You don't need to mess with the .col files directly, just make a copy of the collection itself (for example, go to coll://, select the collection, and then press ctrl-c and then ctrl-v).

You can also rename a collection, so you could rename the Duplicate Files collection to something else, and then a new one would be automatically created next time you did a search.

That's almost certainly it. Opus will search all the directories (if any) added to the list that is directly below the path field/drop-down, as well as whatever is in the path field/drop-down.

Okay, well, unfortunately, it actually is a bug of some sort.

I reran the search/dup-finder query again last night, this time making 100% certain that in the combobox were only...

D:\Media\speechdata
E:\Media\speechdata

And in the edit field was...

G:\Media\speechdata

...when I clicked the "Find" button.

I pretty much left the computer alone after that and went to bed, but--and this is important--I might have clicked around my directories in the other pane for a bit (I operate DOpus in "Commander" style, dual-pane, but no tree) looking at some codecs I just installed.

I say that because this morning, the directories were pretty much respected, BUT, 1.) E:\Media\speechdata was in the edit field instead the G:\Media\speechdata, and 2.) in the results were no duplicates from G: (for the proceeding reason I guess) and there were several duplicates from a completely different drive!!:

H:\bin\multimedia\Windows Media Components\Encoder\Settings

Now, I was probably viewing the H:\bin...\Encoder directory before I left the computer, so what I think is happening is that Duplicate Finder task is dynamically updating its directory list even after the search commences.

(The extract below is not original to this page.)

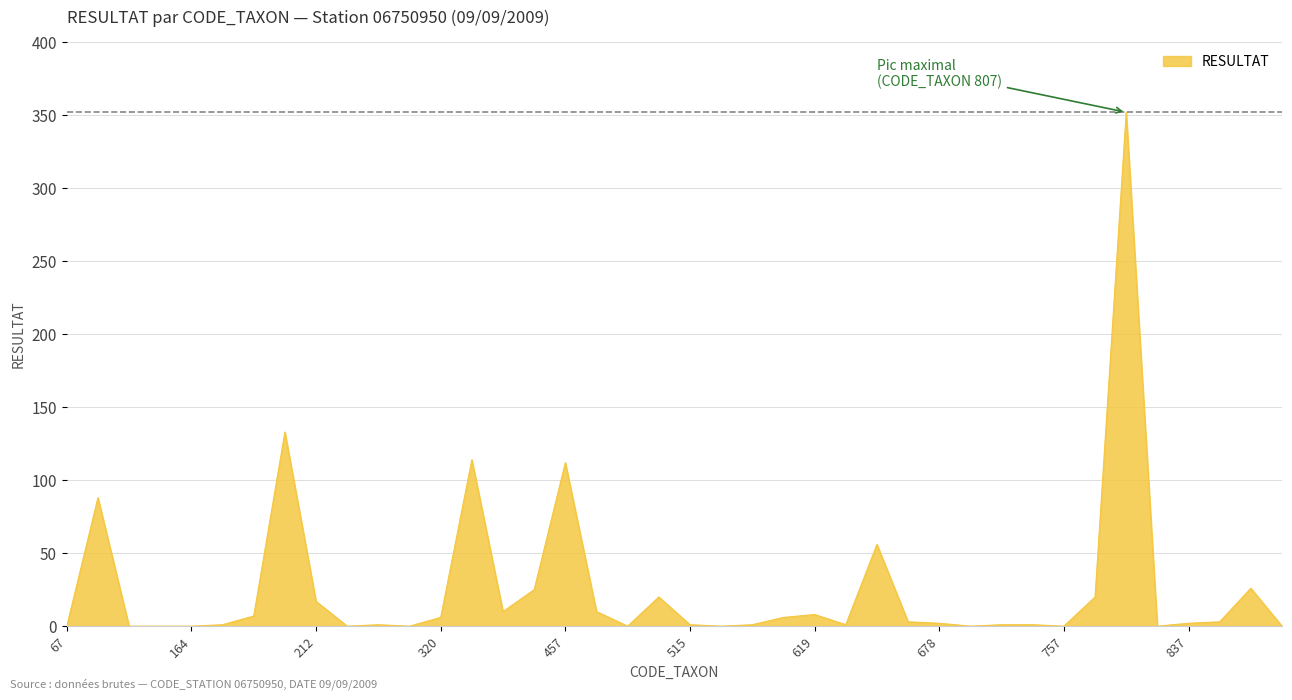

What is the difference between the maximum and minimum values?

352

In the event that maybe this is a feature and not a bug, it just occurred to me that this time, I did have that "Lock Folder" icon (above the "Find in:" edit field) in its unlocked state.

Could that be the reason why files from a completely different drive (that I was probably browsing) showed up in the search results?

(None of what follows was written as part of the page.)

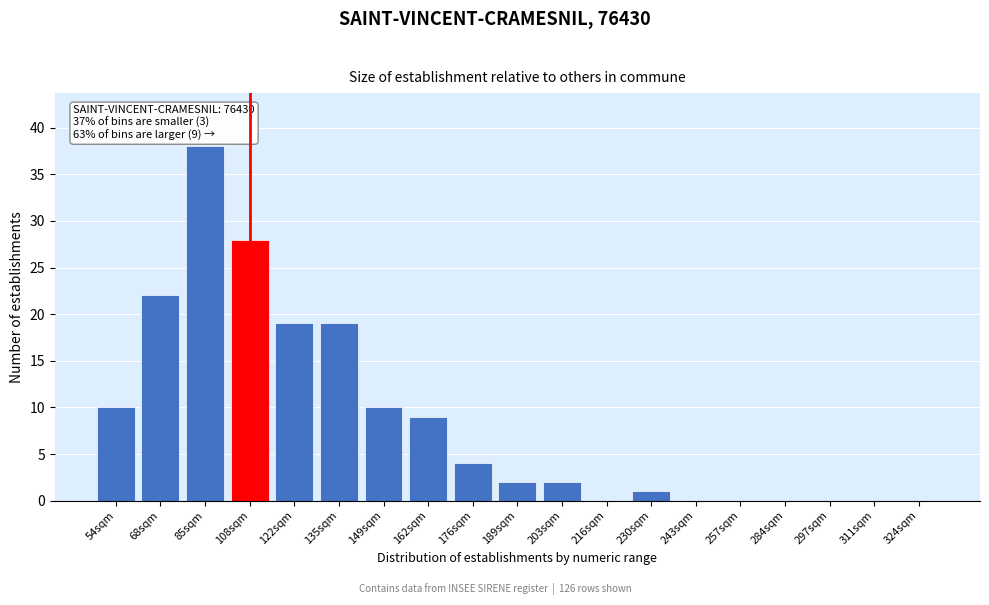

Reading right to left, what are all the values shown in this chart?

324sqm=0	311sqm=0	297sqm=0	284sqm=0	257sqm=0	243sqm=0	230sqm=1	216sqm=0	203sqm=2	189sqm=2	176sqm=4	162sqm=9	149sqm=10	135sqm=19	122sqm=19	108sqm=28	85sqm=38	68sqm=22	54sqm=10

Edit: So you won't think me daft, the reason I "unlocked" it was because I thought that meant "display results in a separate lister" or something as opposed to locking the lister down and displaying the result inline. :slight_smile:

It should only matter which folder you're in when you start the search. After that I don't think it should matter.

Did you have the Clear previous results checkbox selected? If not then that would explain things.

Yes, I had the "Clear Previous Results" option checked.

Since my previous post, I reran the query on the same three drives, but this time went down another directory (.\Media\speechdata\2004\Q3) so the search only took 20 minutes instead of hours. (I'm doing a full-blown MD5 comparison, mind you, on thousands of files.)

With the lock icon in its locked state, after I clicked "Find," I explicitly traversed to that H:\bin...\encoder directory in the other pane. The "Find in:" edit box kept updating with my directory clicks which I found disconcerting, but the final results did, this time, remain constrained to just those three .\Media\speechdata\2004\Q3 directories.

I don't know what more I can say.